We can first tabulate the number of tracks per region for each individual. Here we see that each individual has one track more in the breeding region then in the other regions. This makes sense as all individuals were equipped with transmitters in the breeding region and data is only retrieved once they returned.

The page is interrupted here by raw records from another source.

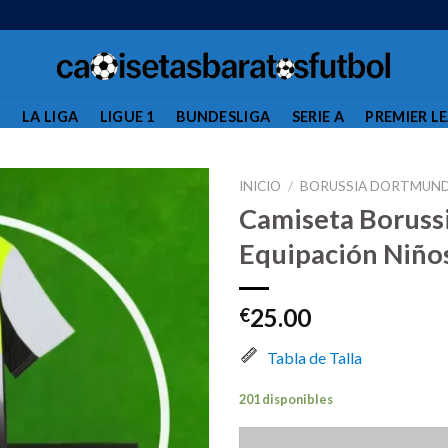
L
LA LIGA
LIGUE 1
BUNDESLIGA
SERIE A
PREMIER L
INICIO
/
BORUSSIA DORTMUN
Camiseta Boruss
Equipación Niño
25.00
€
Tabla de Talla
201 disponibles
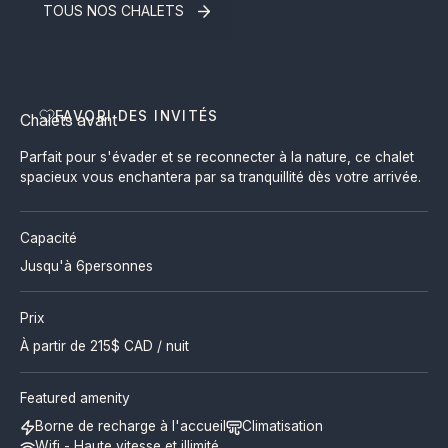
TOUS NOS CHALETS
FAVORI DES INVITÉS
Chalets avant
Parfait pour s'évader et se reconnecter à la nature, ce chalet
spacieux vous enchantera par sa tranquillité dès votre arrivée.
Capacité
Jusqu'à 6
personnes
Prix
À partir de
215
$ CAD / nuit
Featured amenity
Borne de recharge à l'accueil
Climatisation
Wifi - Haute vitesse et illimité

table(track_summary$individual, track_summary$region)
#>                  
#>                   Breeding Foraging Inbound Outbound
#>   1163-1163              4        3       3        3
#>   2131-2131              2        1       1        1
#>   3275-30662             4        3       3        3
#>   4261-2228              4        3       3        3
#>   4262-84830876          2        1       1        1
#>   4264-84830852          2        1       1        1
#>   4265-8483009431        2        1       1        1
#>   4266-84831108          3        2       2        2
#>   4267-84830990          2        1       1        1

Now we can plot the obtained summary statistics for the trajectories in each ‘region’. First we plot a map, to show where each track is, the inbound tracks are longer then the outbound tracks.

ggplot(track_summary) +
  geom_sf(data = ne_coastline(returnclass = "sf", 50)) +
  geom_sf(aes(color = region)) +
  theme_linedraw() +
  coord_sf(
    crs = st_crs("+proj=aeqd +lon_0=-83 +lat_0=-6 +units=km"),
    xlim = c(-1000, 600),
    ylim = c(-800, 700)
  ) +
  labs(color = "Region") +
  scale_color_brewer(type = "qual")

However the distance is covered in a shorter time as can be seen in the following graph. Here the units are changes to days to facilitate the interpretation.

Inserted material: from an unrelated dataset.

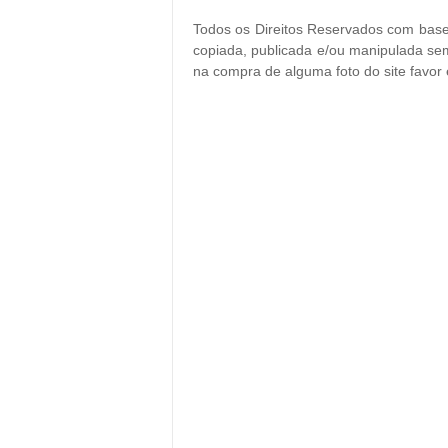
Todos os Direitos Reservados com base 
copiada, publicada e/ou manipulada sem
na compra de alguma foto do site favor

ggplot(track_summary, aes(x = region, y = duration)) +
  geom_boxplot(outlier.shape = NA) +
  geom_point(aes(color = individual, group = individual),
    position = position_jitterdodge()
  ) +
  xlab("") +
  scale_y_units("Duration", unit = "days", trans = "log10") +
  theme(axis.text.x = element_text(angle = -90, hjust = 0, vjust = .5)) +
  theme_linedraw() +
  theme(axis.text.x = element_text(angle = -90, hjust = 0, vjust = .5)) +
  scale_color_brewer("Individual", type = "qual", palette = "Set1")

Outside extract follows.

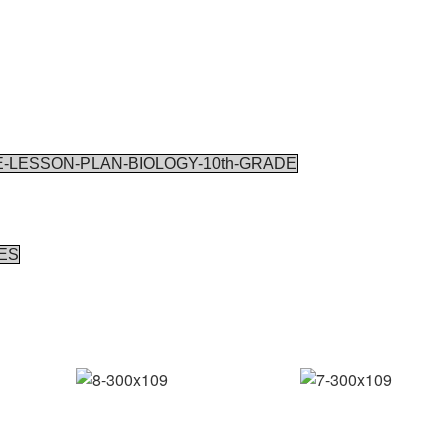
-LESSON-PLAN-BIOLOGY-10th-GRADE
TES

This corresponds with the fact that the ground speed measured by the gps sensor is on average higher (notice units get propagated from movebank).

ggplot(
  track_summary,
  aes(x = region, y = ground_speed_mean)
) +
  theme_linedraw() +
  geom_boxplot(outlier.shape = NA) +
  geom_point(aes(color = individual, group = individual),
    position = position_jitterdodge()
  ) +
  xlab("") +
  ylab("Mean ground speed") +
  theme(axis.text.x = element_text(angle = -90, hjust = 0, vjust = .5)) +
  scale_color_brewer("Individual", type = "qual", palette = "Set1")
#> Warning: The `scale_name` argument of `continuous_scale()` is deprecated as of ggplot2
#> 3.5.0.
#> This warning is displayed once every 8 hours.
#> Call `lifecycle::last_lifecycle_warnings()` to see where this warning was
#> generated.

At the same time DBA is lower in these inbound flight corresponding to the tail winds these birds profit from. We also see that birds have a higher speed and DBA in the foraging region compared to the breeding region corresponding with their respective activities.

ggplot(
  track_summary,
  aes(x = region, y = dba_mean)
) +
  theme_linedraw() +
  geom_boxplot(outlier.shape = NA) +
  geom_point(aes(color = individual, group = individual),
    position = position_jitterdodge()
  ) +
  ylab("Mean DBA") +
  xlab("") +
  theme(axis.text.x = element_text(angle = -90, hjust = 0, vjust = .5)) +
  scale_color_brewer("Individual", type = "qual", palette = "Set1")

This analysis provides an example on how movement data can be analyzed using move2 and how the retention of meta data is important to maintain consistency throughout the analysis. This enables tight integration with other packages facilitating visualization and spatial operations.